**Exercise text:**
= Beginning of Section =

What exactly does Jesus resist when he stands against the Devil’s temptations in the wilderness? The history of the reception of this passage and its parallels offers a number of possible answers to this question. Chrysostom is representative of the fathers in seeing here a rejection of specific sins – gluttony, vain ambition and the desire for riches.1  Calvin charts a different course as an explicit correction of this exegetical tradition, taking the Devil’s offers as an attempt to provoke Jesus to doubt God, to rise up in rivalry against him, and to seize his gifts apart from him.2 Dostoyevsky’s Ivan Karamazov famously perceives in Christ a refusal to adopt a tactic of coercion whereby allegiance would be forced through an irrefutable display of miracle, spectacle, and power, and instead a commitment to the preservation of human freedom. These readings ought not to be dismissed out of hand; yet what none of them seems explicitly to reflect (with the one possible exception being Calvin’s reading) is the extent to which it is Jesus’ sonship that is at stake in the wilderness (‘If you are the Son of God…). Here we might offer another answer to the question of what Jesus rejects that seeks to take this into account, specifically by reading the temptation narrative in the light of what immediately precedes it – the account of Jesus’ baptism.

In Jesus’ baptism, a paradox is revealed to be lying at the heart of his identity and task, and it is a paradox of sonship.

= End of Section =

**Records supplied:**
= Beginning of Section =

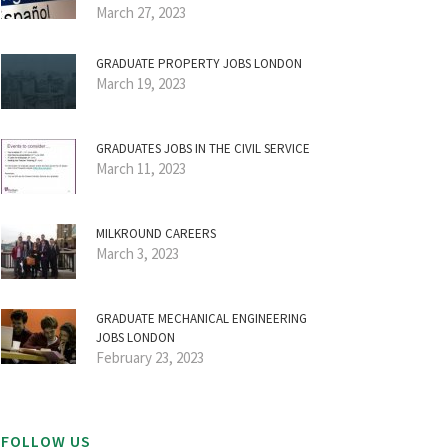
March 27, 2023
GRADUATE PROPERTY JOBS LONDON
March 19, 2023
GRADUATES JOBS IN THE CIVIL SERVICE
March 11, 2023
MILKROUND CAREERS
March 3, 2023
GRADUATE MECHANICAL ENGINEERING
JOBS LONDON
February 23, 2023
FOLLOW US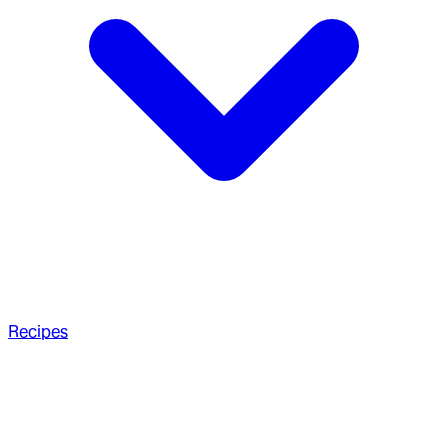
Recipes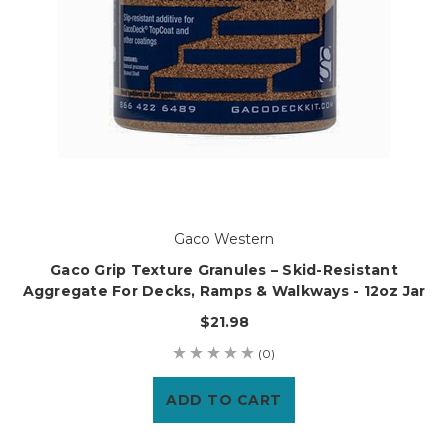
Gaco Western
Gaco Grip Texture Granules – Skid-Resistant
Aggregate For Decks, Ramps & Walkways - 12oz Jar
$21.98
(0)
ADD TO CART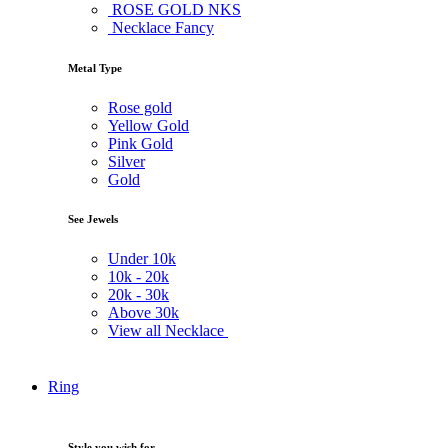
ROSE GOLD NKS
Necklace Fancy
Metal Type
Rose gold
Yellow Gold
Pink Gold
Silver
Gold
See Jewels
Under
10k
10k -
20k
20k -
30k
Above
30k
View all Necklace
Ring
Style you wish for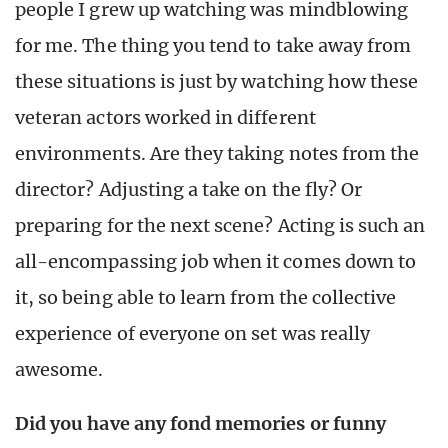
people I grew up watching was mindblowing
for me. The thing you tend to take away from
these situations is just by watching how these
veteran actors worked in different
environments. Are they taking notes from the
director? Adjusting a take on the fly? Or
preparing for the next scene? Acting is such an
all-encompassing job when it comes down to
it, so being able to learn from the collective
experience of everyone on set was really
awesome.
Did you have any fond memories or funny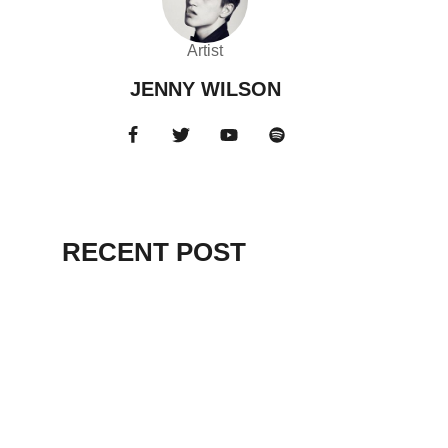
Artist
JENNY WILSON
RECENT POST
HELLO WORLD!
July 12, 2025
EVEN DELUDED
DEMAGOGUES
RENOUNCED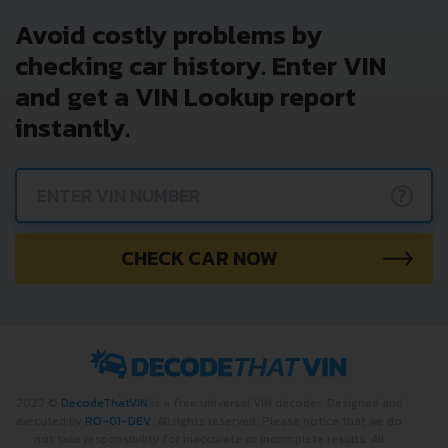
Avoid costly problems by
checking car history. Enter VIN
and get a VIN Lookup report
instantly.
?
CHECK CAR NOW
2022 ©
DecodeThatVIN
is a free universal VIN decoder. Designed and
executed by
RO-01-DEV
. All rights reserved. Please notice that we do
not take responsibility for inaccurate or incomplete results. All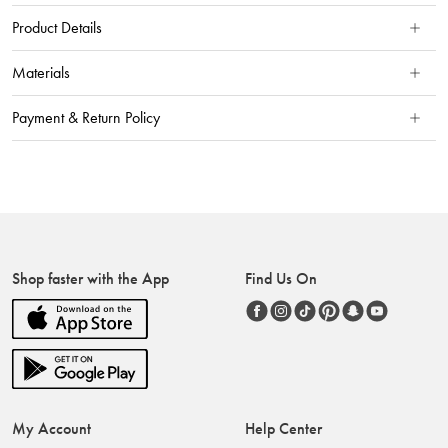
Product Details
Materials
Payment & Return Policy
Shop faster with the App
Find Us On
My Account
Help Center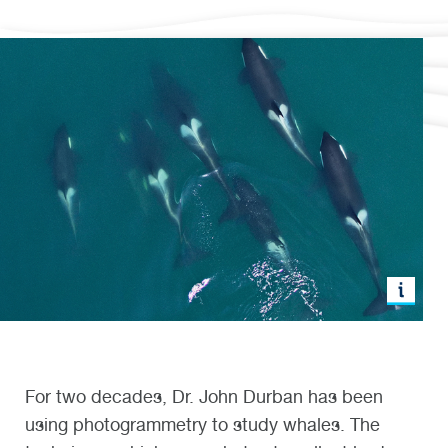
For two decades, Dr. John Durban has been
using photogrammetry to study whales. The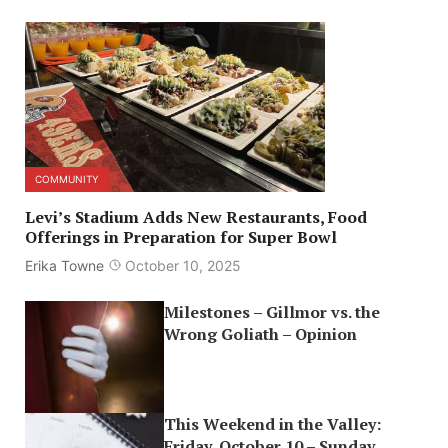
COMMUNITY
Levi’s Stadium Adds New Restaurants, Food
Offerings in Preparation for Super Bowl
Erika Towne
October 10, 2025
Milestones – Gillmor vs. the
Wrong Goliath – Opinion
This Weekend in the Valley:
Friday, October 10 – Sunday,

= End of Section =

**Task set:**
(A) Answer the following questions from the text on Jesus' temptation, each on its own line:
(i) Whose reading does the text name as the one possible exception among those that do not explicitly reflect Jesus' sonship?
(ii) To what, in place of coercion, does Ivan Karamazov perceive Christ committing himself?
(iii) According to the text, what kind of paradox is revealed in Jesus' baptism?
(B) List every specific sin that, according to the text on Jesus' temptation, Chrysostom sees Jesus rejecting in the wilderness.
(C) Write the next part of the text on Jesus' temptation, beginning after its final sentence.

**Task-by-task outputs:**
(A)
(i) Calvin's reading.
(ii) The preservation of human freedom.
(iii) A paradox of sonship.

(B) Gluttony, vain ambition and the desire for riches.

(C)
On the one hand, at the Jordan, Jesus’ identity as the Son of God is publically manifested – he is the one who stands in unique relationship to the Father, and who comes as his king and judge.3 On the other hand, it is also revealed that this sonship doesn’t secure for Jesus a path of ease and comfort; on the contrary, it calls him to the work of suffering in the place of his people. This is made clear both by the second half of the heavenly announcement of Lk. 3:22, with its allusion to the servant song of Isaiah 42, and by the action of the baptism itself, in which Jesus the judge adopts the posture of a sinful and repentant Israelite, and so stands in solidarity with the judged. Jesus’ sonship, then, far from promising him the earthly career that one might expect for so exalted a figure, delivers him into its opposite; his will not be an impervious life marked by an immediacy of glory, but rather one of weakness and affliction in the self-giving service of his own.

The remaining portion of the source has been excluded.